_The problem:_
Leave out the pictures and restate the rest of the data exactly.
-- START OF Task material --
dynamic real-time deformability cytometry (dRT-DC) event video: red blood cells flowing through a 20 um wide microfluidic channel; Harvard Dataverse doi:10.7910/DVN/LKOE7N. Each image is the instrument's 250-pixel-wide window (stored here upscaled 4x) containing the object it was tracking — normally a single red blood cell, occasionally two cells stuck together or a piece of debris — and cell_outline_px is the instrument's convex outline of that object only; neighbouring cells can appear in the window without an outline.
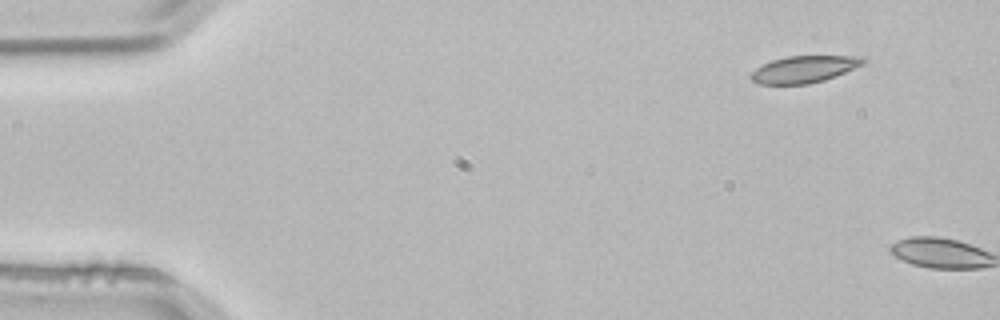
{"species": "common noctule bat (a hibernating species)", "species_latin": "Nyctalus noctula", "temperature_condition": "room temperature", "stored_images_in_passage": 4, "camera_frame_rate_fps": 3000, "um_per_image_px": 0.085, "animal": {"sex": "male", "body_mass_g": 21.5, "forearm_length_mm": 52.0}, "frame": {"image": 1, "passage_image": 1, "time_ms": 0.0, "image_size_px": [1000, 320], "cell_outline_px": [[868, 60], [864, 64], [836, 76], [824, 80], [808, 84], [756, 84], [748, 76], [756, 68], [772, 60], [788, 56], [864, 56]], "centroid_in_image_um": [68.37, 5.88], "position_along_channel_um": 16.6, "area_um2": 17.69}}
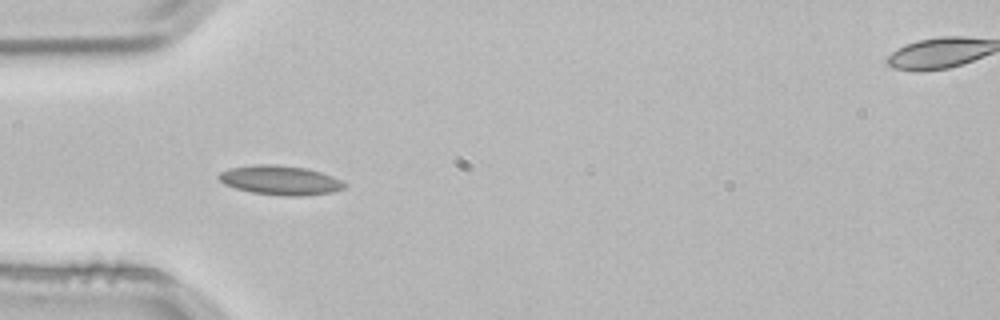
{"frame": {"image": 2, "passage_image": 4, "time_ms": 1.0, "image_size_px": [1000, 320], "cell_outline_px": [[348, 184], [344, 188], [332, 192], [304, 196], [280, 196], [252, 192], [236, 188], [224, 184], [216, 176], [220, 172], [228, 168], [256, 164], [276, 164], [308, 168], [332, 176]], "centroid_in_image_um": [23.81, 15.31], "position_along_channel_um": 61.2, "area_um2": 21.68}}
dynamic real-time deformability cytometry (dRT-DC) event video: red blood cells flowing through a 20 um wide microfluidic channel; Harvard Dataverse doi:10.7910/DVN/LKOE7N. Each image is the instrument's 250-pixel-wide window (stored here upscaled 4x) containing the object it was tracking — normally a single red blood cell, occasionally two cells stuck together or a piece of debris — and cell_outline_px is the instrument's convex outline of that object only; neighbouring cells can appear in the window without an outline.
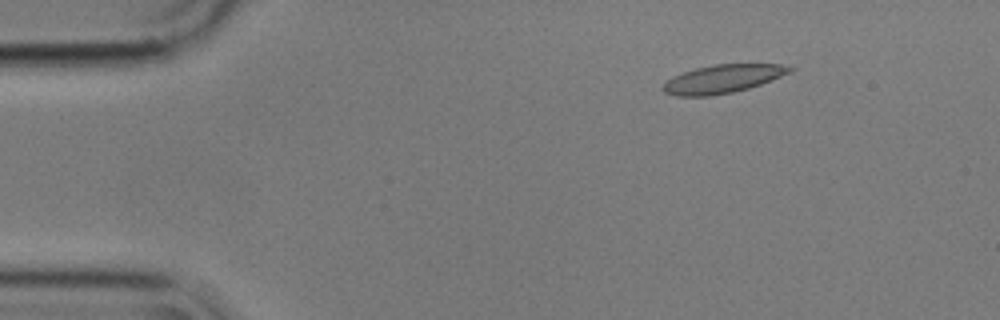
{"species": "common noctule bat (a hibernating species)", "species_latin": "Nyctalus noctula", "temperature_condition": "cold", "stored_images_in_passage": 9, "camera_frame_rate_fps": 3000, "um_per_image_px": 0.085, "animal": {"sex": "male", "body_mass_g": 17.9}, "frame": {"image": 1, "passage_image": 3, "time_ms": 0.667, "image_size_px": [1000, 320], "cell_outline_px": [[796, 68], [792, 72], [772, 80], [748, 88], [732, 92], [708, 96], [676, 96], [664, 92], [660, 88], [672, 76], [696, 68], [716, 64], [792, 64]], "centroid_in_image_um": [61.49, 6.69], "position_along_channel_um": 23.5, "area_um2": 21.04}}
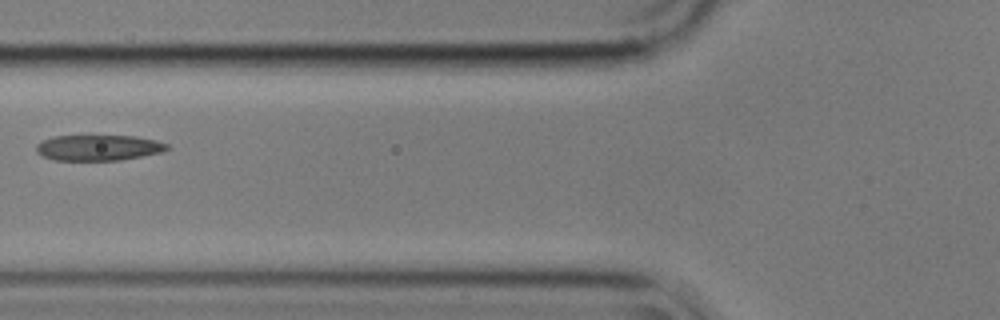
{"frame": {"image": 2, "passage_image": 7, "time_ms": 2.0, "image_size_px": [1000, 320], "cell_outline_px": [[172, 148], [160, 152], [120, 160], [56, 160], [44, 156], [36, 152], [36, 144], [52, 136], [136, 136], [156, 140], [168, 144]], "centroid_in_image_um": [8.38, 12.55], "position_along_channel_um": 117.4, "area_um2": 19.48}}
-- END OF Task material --
_Solution to this task:_
dynamic real-time deformability cytometry (dRT-DC) event video: red blood cells flowing through a 20 um wide microfluidic channel; Harvard Dataverse doi:10.7910/DVN/LKOE7N. Each image is the instrument's 250-pixel-wide window (stored here upscaled 4x) containing the object it was tracking — normally a single red blood cell, occasionally two cells stuck together or a piece of debris — and cell_outline_px is the instrument's convex outline of that object only; neighbouring cells can appear in the window without an outline.
{"species": "common noctule bat (a hibernating species)", "species_latin": "Nyctalus noctula", "temperature_condition": "room temperature", "stored_images_in_passage": 4, "camera_frame_rate_fps": 3000, "um_per_image_px": 0.085, "animal": {"sex": "male", "body_mass_g": 21.5, "forearm_length_mm": 52.0}, "frame": {"image": 1, "passage_image": 1, "time_ms": 0.0, "image_size_px": [1000, 320], "cell_outline_px": [[868, 60], [864, 64], [836, 76], [824, 80], [808, 84], [756, 84], [748, 76], [756, 68], [772, 60], [788, 56], [864, 56]], "centroid_in_image_um": [68.37, 5.88], "position_along_channel_um": 16.6, "area_um2": 17.69}}
{"frame": {"image": 2, "passage_image": 4, "time_ms": 1.0, "image_size_px": [1000, 320], "cell_outline_px": [[348, 184], [344, 188], [332, 192], [304, 196], [280, 196], [252, 192], [236, 188], [224, 184], [216, 176], [220, 172], [228, 168], [256, 164], [276, 164], [308, 168], [332, 176]], "centroid_in_image_um": [23.81, 15.31], "position_along_channel_um": 61.2, "area_um2": 21.68}}
dynamic real-time deformability cytometry (dRT-DC) event video: red blood cells flowing through a 20 um wide microfluidic channel; Harvard Dataverse doi:10.7910/DVN/LKOE7N. Each image is the instrument's 250-pixel-wide window (stored here upscaled 4x) containing the object it was tracking — normally a single red blood cell, occasionally two cells stuck together or a piece of debris — and cell_outline_px is the instrument's convex outline of that object only; neighbouring cells can appear in the window without an outline.
{"species": "common noctule bat (a hibernating species)", "species_latin": "Nyctalus noctula", "temperature_condition": "cold", "stored_images_in_passage": 9, "camera_frame_rate_fps": 3000, "um_per_image_px": 0.085, "animal": {"sex": "male", "body_mass_g": 17.9}, "frame": {"image": 1, "passage_image": 3, "time_ms": 0.667, "image_size_px": [1000, 320], "cell_outline_px": [[796, 68], [792, 72], [772, 80], [748, 88], [732, 92], [708, 96], [676, 96], [664, 92], [660, 88], [672, 76], [696, 68], [716, 64], [792, 64]], "centroid_in_image_um": [61.49, 6.69], "position_along_channel_um": 23.5, "area_um2": 21.04}}
{"frame": {"image": 2, "passage_image": 7, "time_ms": 2.0, "image_size_px": [1000, 320], "cell_outline_px": [[172, 148], [160, 152], [120, 160], [56, 160], [44, 156], [36, 152], [36, 144], [52, 136], [136, 136], [156, 140], [168, 144]], "centroid_in_image_um": [8.38, 12.55], "position_along_channel_um": 117.4, "area_um2": 19.48}}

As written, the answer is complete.